### [Material for this exercise]
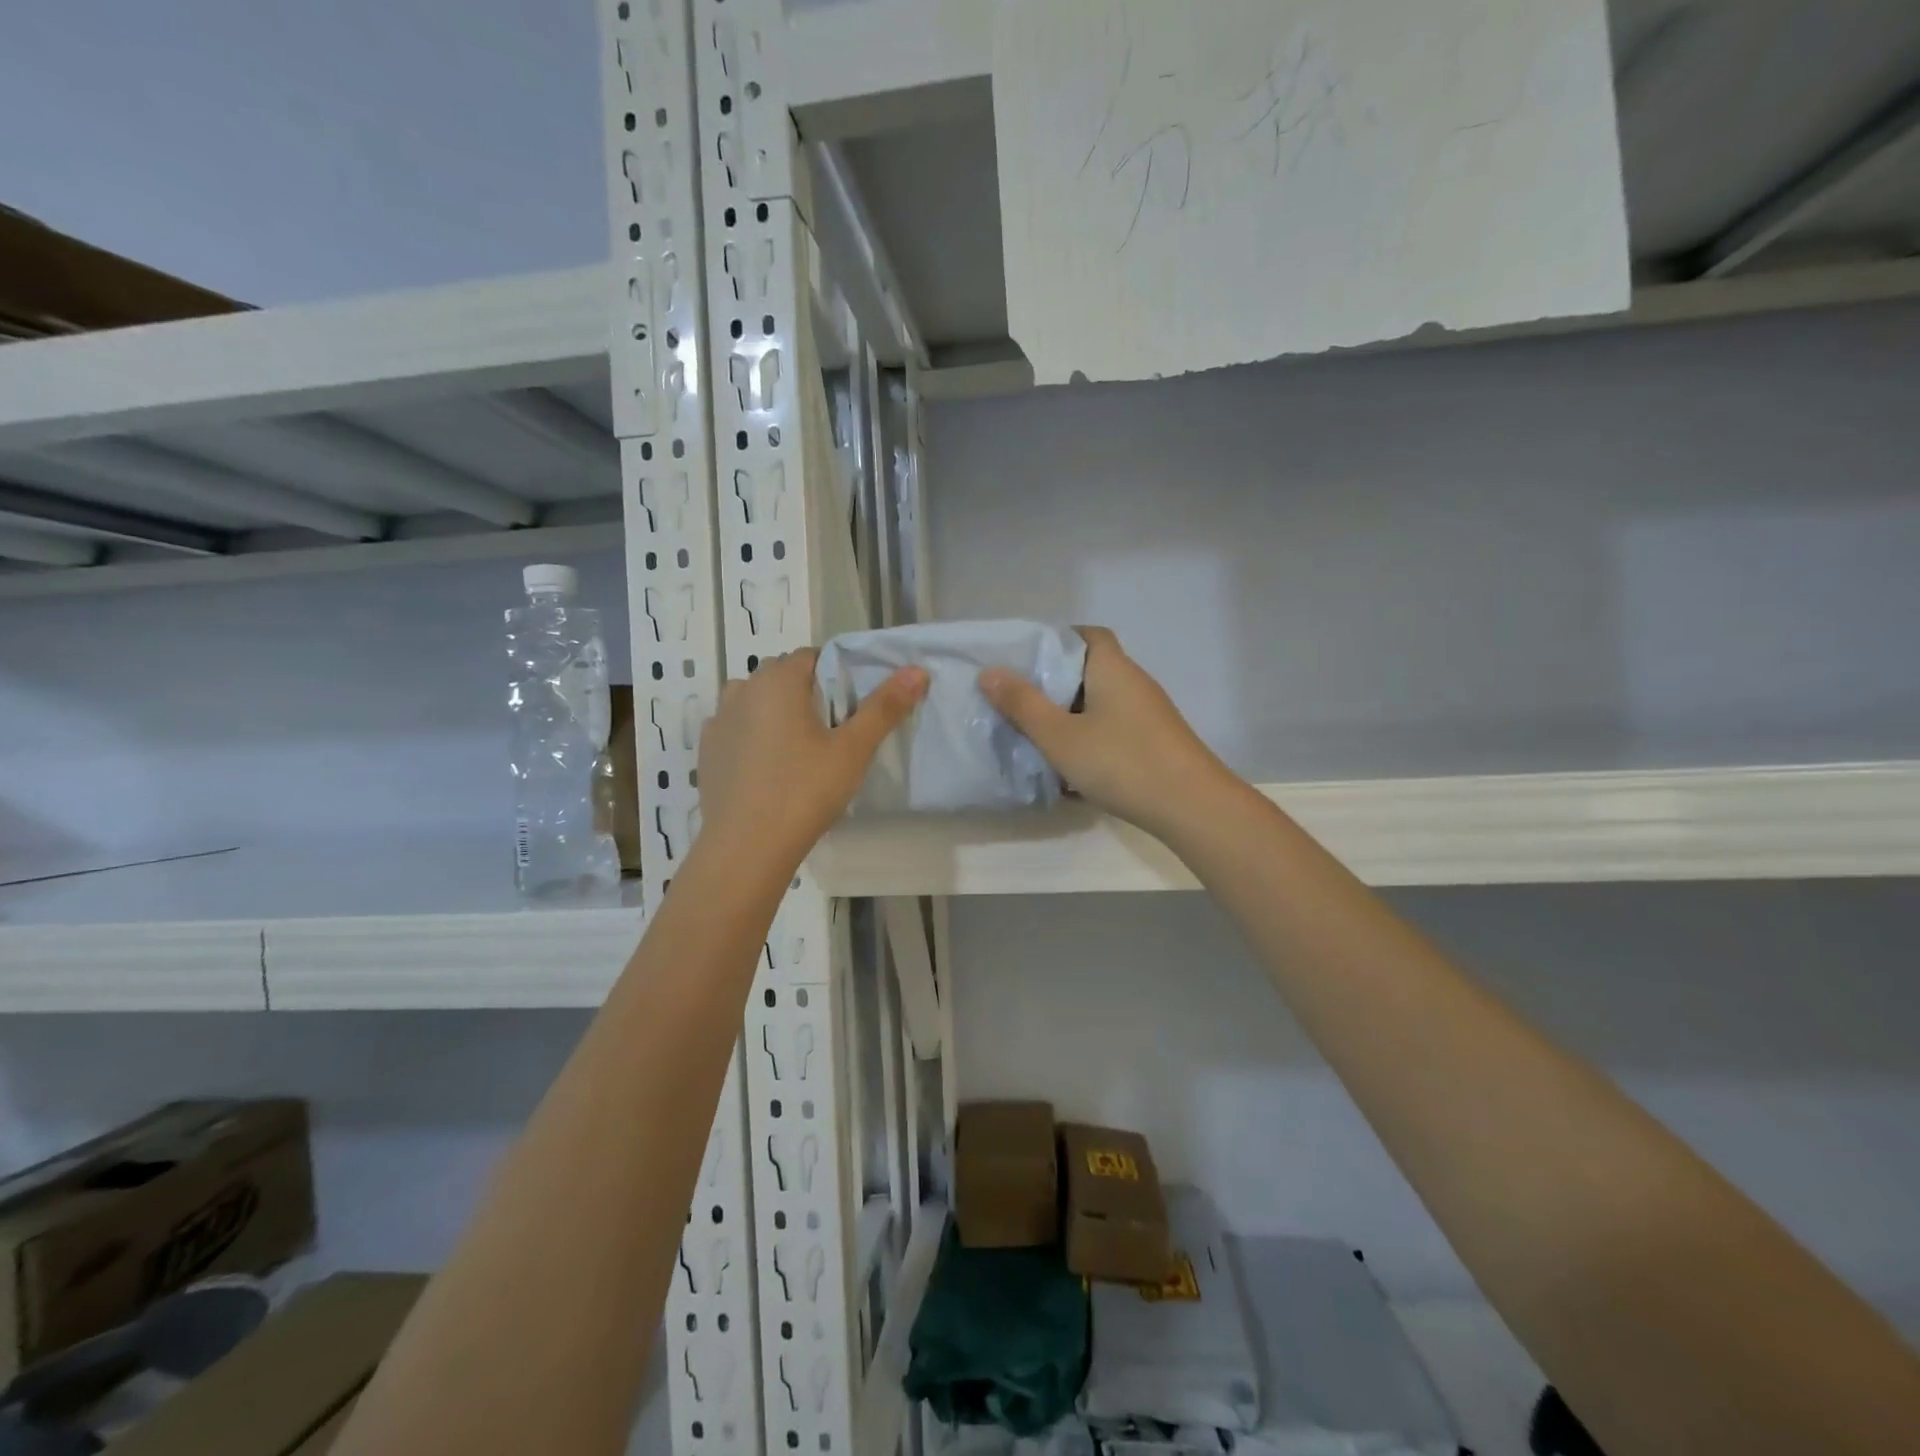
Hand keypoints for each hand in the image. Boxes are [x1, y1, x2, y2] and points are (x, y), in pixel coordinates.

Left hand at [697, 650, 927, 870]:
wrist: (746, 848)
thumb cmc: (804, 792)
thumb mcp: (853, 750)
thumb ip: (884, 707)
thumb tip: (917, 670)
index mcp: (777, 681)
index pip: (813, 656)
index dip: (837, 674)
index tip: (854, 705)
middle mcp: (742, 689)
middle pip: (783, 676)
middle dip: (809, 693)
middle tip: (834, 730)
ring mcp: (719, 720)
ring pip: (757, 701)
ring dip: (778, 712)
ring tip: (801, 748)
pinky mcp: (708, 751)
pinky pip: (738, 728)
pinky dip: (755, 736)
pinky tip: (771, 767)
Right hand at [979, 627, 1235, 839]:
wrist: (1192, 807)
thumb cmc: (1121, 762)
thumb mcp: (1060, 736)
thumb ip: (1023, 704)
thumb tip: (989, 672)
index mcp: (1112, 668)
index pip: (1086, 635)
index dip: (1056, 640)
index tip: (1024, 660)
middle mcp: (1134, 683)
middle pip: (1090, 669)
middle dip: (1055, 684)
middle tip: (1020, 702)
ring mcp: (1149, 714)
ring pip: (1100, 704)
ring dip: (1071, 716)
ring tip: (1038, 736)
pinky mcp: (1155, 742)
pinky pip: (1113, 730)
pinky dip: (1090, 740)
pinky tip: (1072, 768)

### [Goal of the exercise]
Please write out all the data again word for word, but not the pictures.

### [Worked solution]
Hand keypoints for each hand in the image. Boxes are [x1, y1, x2, y2] and points are (x, y), in pixel coordinates.

Left hand at [697, 650, 927, 870]:
wrist: (746, 848)
thumb cmc: (804, 792)
thumb mcp: (853, 750)
thumb ip: (884, 707)
thumb tip: (917, 670)
index mcp: (777, 681)
index pip: (813, 656)
index dip: (837, 674)
index tip: (854, 705)
middle mcp: (742, 689)
middle pip: (783, 676)
middle dip: (809, 693)
middle tip: (834, 730)
ring mcp: (719, 720)
ring pip: (757, 701)
ring dip: (778, 712)
ring tip: (801, 748)
pinky mcp: (708, 751)
pinky pip: (738, 728)
pinky dip: (755, 736)
pinky tip: (771, 767)
Right hand at [979, 627, 1235, 839]:
wrist: (1192, 807)
thumb cmc: (1121, 762)
thumb mcp: (1060, 736)
thumb ip: (1023, 704)
thumb tip: (989, 672)
index mcp: (1112, 668)
index pip: (1086, 635)
index dip: (1056, 640)
index tip: (1024, 660)
middle mcp: (1134, 683)
middle pip: (1090, 669)
middle dip: (1055, 684)
middle tip: (1020, 702)
ring mcp: (1149, 714)
ring pip: (1100, 704)
ring dip: (1071, 716)
ring tip: (1038, 736)
pinky mcp: (1155, 742)
pinky pip: (1113, 730)
pinky dip: (1090, 740)
pinky tip: (1072, 768)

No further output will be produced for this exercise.